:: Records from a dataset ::
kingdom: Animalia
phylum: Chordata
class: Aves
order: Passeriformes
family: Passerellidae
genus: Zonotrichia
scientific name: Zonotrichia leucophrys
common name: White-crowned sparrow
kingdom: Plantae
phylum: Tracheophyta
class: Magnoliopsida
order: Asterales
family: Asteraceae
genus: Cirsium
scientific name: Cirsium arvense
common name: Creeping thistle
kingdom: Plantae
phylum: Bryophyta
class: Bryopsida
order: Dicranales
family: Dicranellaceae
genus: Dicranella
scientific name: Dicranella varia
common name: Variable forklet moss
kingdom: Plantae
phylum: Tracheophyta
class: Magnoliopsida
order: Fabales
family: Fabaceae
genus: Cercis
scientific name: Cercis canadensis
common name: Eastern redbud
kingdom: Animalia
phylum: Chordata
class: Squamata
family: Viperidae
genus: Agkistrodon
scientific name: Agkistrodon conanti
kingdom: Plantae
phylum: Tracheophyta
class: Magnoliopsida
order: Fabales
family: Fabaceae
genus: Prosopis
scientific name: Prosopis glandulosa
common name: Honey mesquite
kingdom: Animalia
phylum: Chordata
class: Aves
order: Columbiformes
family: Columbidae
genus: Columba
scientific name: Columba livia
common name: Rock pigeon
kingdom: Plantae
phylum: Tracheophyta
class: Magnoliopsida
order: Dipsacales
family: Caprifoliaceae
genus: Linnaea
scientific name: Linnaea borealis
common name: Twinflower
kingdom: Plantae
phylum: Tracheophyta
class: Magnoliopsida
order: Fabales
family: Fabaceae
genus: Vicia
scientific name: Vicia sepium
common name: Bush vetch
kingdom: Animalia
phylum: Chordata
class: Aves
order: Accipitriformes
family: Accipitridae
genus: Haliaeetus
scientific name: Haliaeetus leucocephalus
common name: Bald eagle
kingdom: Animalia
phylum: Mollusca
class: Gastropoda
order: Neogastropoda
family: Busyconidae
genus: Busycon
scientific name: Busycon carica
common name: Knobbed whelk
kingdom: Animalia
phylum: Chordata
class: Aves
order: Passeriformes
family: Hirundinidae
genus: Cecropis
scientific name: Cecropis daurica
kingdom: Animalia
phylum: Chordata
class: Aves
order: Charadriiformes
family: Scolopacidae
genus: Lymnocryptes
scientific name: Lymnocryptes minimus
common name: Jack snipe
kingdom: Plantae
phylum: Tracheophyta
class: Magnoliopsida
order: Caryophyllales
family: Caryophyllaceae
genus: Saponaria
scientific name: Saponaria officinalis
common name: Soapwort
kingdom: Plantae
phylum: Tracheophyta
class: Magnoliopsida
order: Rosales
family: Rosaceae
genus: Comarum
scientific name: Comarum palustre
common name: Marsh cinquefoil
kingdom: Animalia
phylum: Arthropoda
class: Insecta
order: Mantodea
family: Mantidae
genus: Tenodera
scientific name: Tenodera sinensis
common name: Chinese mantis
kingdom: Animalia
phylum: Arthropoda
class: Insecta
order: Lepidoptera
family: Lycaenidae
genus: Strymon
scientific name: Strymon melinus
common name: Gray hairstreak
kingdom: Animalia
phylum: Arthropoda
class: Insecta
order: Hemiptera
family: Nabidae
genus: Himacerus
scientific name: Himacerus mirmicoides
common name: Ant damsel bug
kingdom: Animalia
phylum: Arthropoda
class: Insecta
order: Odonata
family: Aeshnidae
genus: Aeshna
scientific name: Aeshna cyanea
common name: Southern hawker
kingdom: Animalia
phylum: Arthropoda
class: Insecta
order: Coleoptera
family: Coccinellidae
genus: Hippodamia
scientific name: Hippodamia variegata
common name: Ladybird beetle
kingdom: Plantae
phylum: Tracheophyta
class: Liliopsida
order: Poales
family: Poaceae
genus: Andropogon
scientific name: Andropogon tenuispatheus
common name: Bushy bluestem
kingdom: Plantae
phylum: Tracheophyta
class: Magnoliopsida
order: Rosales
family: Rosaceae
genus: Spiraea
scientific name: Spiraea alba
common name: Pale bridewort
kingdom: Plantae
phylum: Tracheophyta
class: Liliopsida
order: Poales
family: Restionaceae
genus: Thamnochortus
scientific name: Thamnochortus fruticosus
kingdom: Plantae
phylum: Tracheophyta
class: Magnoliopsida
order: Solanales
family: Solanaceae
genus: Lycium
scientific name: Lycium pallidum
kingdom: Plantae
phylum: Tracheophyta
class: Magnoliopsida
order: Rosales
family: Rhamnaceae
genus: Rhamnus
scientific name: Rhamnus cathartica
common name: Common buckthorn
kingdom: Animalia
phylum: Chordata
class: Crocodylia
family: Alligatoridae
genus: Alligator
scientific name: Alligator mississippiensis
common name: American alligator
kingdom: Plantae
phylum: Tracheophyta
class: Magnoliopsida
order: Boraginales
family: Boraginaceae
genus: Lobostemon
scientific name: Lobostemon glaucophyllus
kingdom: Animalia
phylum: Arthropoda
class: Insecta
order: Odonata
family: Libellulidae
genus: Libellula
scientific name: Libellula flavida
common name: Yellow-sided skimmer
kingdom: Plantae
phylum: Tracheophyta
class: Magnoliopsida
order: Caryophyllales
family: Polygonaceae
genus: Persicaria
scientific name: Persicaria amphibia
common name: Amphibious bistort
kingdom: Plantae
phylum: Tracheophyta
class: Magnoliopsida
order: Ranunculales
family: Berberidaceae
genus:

:: The task ::
Reproduce all of the lines above without changing anything, from the first line to the last.

:: Expected output ::
kingdom: Animalia
phylum: Chordata
class: Aves
order: Passeriformes
family: Passerellidae
genus: Zonotrichia
scientific name: Zonotrichia leucophrys
common name: White-crowned sparrow
kingdom: Plantae
phylum: Tracheophyta
class: Magnoliopsida
order: Asterales
family: Asteraceae
genus: Cirsium
scientific name: Cirsium arvense
common name: Creeping thistle
kingdom: Plantae
phylum: Bryophyta
class: Bryopsida
order: Dicranales
family: Dicranellaceae
genus: Dicranella
scientific name: Dicranella varia
common name: Variable forklet moss
kingdom: Plantae
phylum: Tracheophyta
class: Magnoliopsida
order: Fabales
family: Fabaceae
genus: Cercis
scientific name: Cercis canadensis
common name: Eastern redbud
kingdom: Animalia
phylum: Chordata
class: Squamata
family: Viperidae
genus: Agkistrodon
scientific name: Agkistrodon conanti
kingdom: Plantae
phylum: Tracheophyta
class: Magnoliopsida
order: Fabales
family: Fabaceae
genus: Prosopis
scientific name: Prosopis glandulosa
common name: Honey mesquite
kingdom: Animalia
phylum: Chordata
class: Aves
order: Columbiformes
family: Columbidae
genus: Columba
scientific name: Columba livia
common name: Rock pigeon
kingdom: Plantae
phylum: Tracheophyta
class: Magnoliopsida
order: Dipsacales
family: Caprifoliaceae
genus: Linnaea
scientific name: Linnaea borealis
common name: Twinflower
kingdom: Plantae
phylum: Tracheophyta
class: Magnoliopsida
order: Fabales
family: Fabaceae
genus: Vicia
scientific name: Vicia sepium
common name: Bush vetch
kingdom: Animalia
phylum: Chordata
class: Aves
order: Accipitriformes
family: Accipitridae
genus: Haliaeetus
scientific name: Haliaeetus leucocephalus
common name: Bald eagle
kingdom: Animalia
phylum: Mollusca
class: Gastropoda
order: Neogastropoda
family: Busyconidae
genus: Busycon
scientific name: Busycon carica
common name: Knobbed whelk
kingdom: Animalia
phylum: Chordata
class: Aves
order: Passeriformes
family: Hirundinidae
genus: Cecropis
scientific name: Cecropis daurica
kingdom: Animalia
phylum: Chordata
class: Aves
order: Charadriiformes
family: Scolopacidae
genus: Lymnocryptes
scientific name: Lymnocryptes minimus
common name: Jack snipe
kingdom: Plantae
phylum: Tracheophyta
class: Magnoliopsida
order: Caryophyllales
family: Caryophyllaceae
genus: Saponaria
scientific name: Saponaria officinalis
common name: Soapwort
kingdom: Plantae
phylum: Tracheophyta
class: Magnoliopsida
order: Rosales
family: Rosaceae
genus: Comarum
scientific name: Comarum palustre
common name: Marsh cinquefoil
kingdom: Animalia
phylum: Arthropoda
class: Insecta
order: Mantodea
family: Mantidae
genus: Tenodera
scientific name: Tenodera sinensis
common name: Chinese mantis
kingdom: Animalia
phylum: Arthropoda
class: Insecta
order: Lepidoptera
family: Lycaenidae
genus: Strymon
scientific name: Strymon melinus
common name: Gray hairstreak
kingdom: Animalia
phylum: Arthropoda
class: Insecta
order: Hemiptera
family: Nabidae
genus: Himacerus
scientific name: Himacerus mirmicoides
common name: Ant damsel bug
kingdom: Animalia
phylum: Arthropoda
class: Insecta
order: Odonata
family: Aeshnidae
genus: Aeshna
scientific name: Aeshna cyanea
common name: Southern hawker
kingdom: Animalia
phylum: Arthropoda
class: Insecta
order: Coleoptera
family: Coccinellidae
genus: Hippodamia
scientific name: Hippodamia variegata
common name: Ladybird beetle
kingdom: Plantae
phylum: Tracheophyta
class: Liliopsida
order: Poales
family: Poaceae
genus: Andropogon
scientific name: Andropogon tenuispatheus
common name: Bushy bluestem
kingdom: Plantae
phylum: Tracheophyta
class: Magnoliopsida
order: Rosales
family: Rosaceae
genus: Spiraea
scientific name: Spiraea alba
common name: Pale bridewort
kingdom: Plantae
phylum: Tracheophyta
class: Liliopsida
order: Poales
family: Restionaceae
genus: Thamnochortus
scientific name: Thamnochortus fruticosus
kingdom: Plantae
phylum: Tracheophyta
class: Magnoliopsida
order: Solanales
family: Solanaceae
genus: Lycium
scientific name: Lycium pallidum
kingdom: Plantae
phylum: Tracheophyta
class: Magnoliopsida
order: Rosales
family: Rhamnaceae
genus: Rhamnus
scientific name: Rhamnus cathartica
common name: Common buckthorn
kingdom: Animalia
phylum: Chordata
class: Crocodylia
family: Alligatoridae
genus: Alligator
scientific name: Alligator mississippiensis
common name: American alligator
kingdom: Plantae
phylum: Tracheophyta
class: Magnoliopsida
order: Boraginales
family: Boraginaceae
genus: Lobostemon
scientific name: Lobostemon glaucophyllus
kingdom: Animalia
phylum: Arthropoda
class: Insecta
order: Odonata
family: Libellulidae
genus: Libellula
scientific name: Libellula flavida
common name: Yellow-sided skimmer
kingdom: Plantae
phylum: Tracheophyta
class: Magnoliopsida
order: Caryophyllales
family: Polygonaceae
genus: Persicaria
scientific name: Persicaria amphibia
common name: Amphibious bistort
kingdom: Plantae
phylum: Tracheophyta
class: Magnoliopsida
order: Ranunculales
family: Berberidaceae
genus:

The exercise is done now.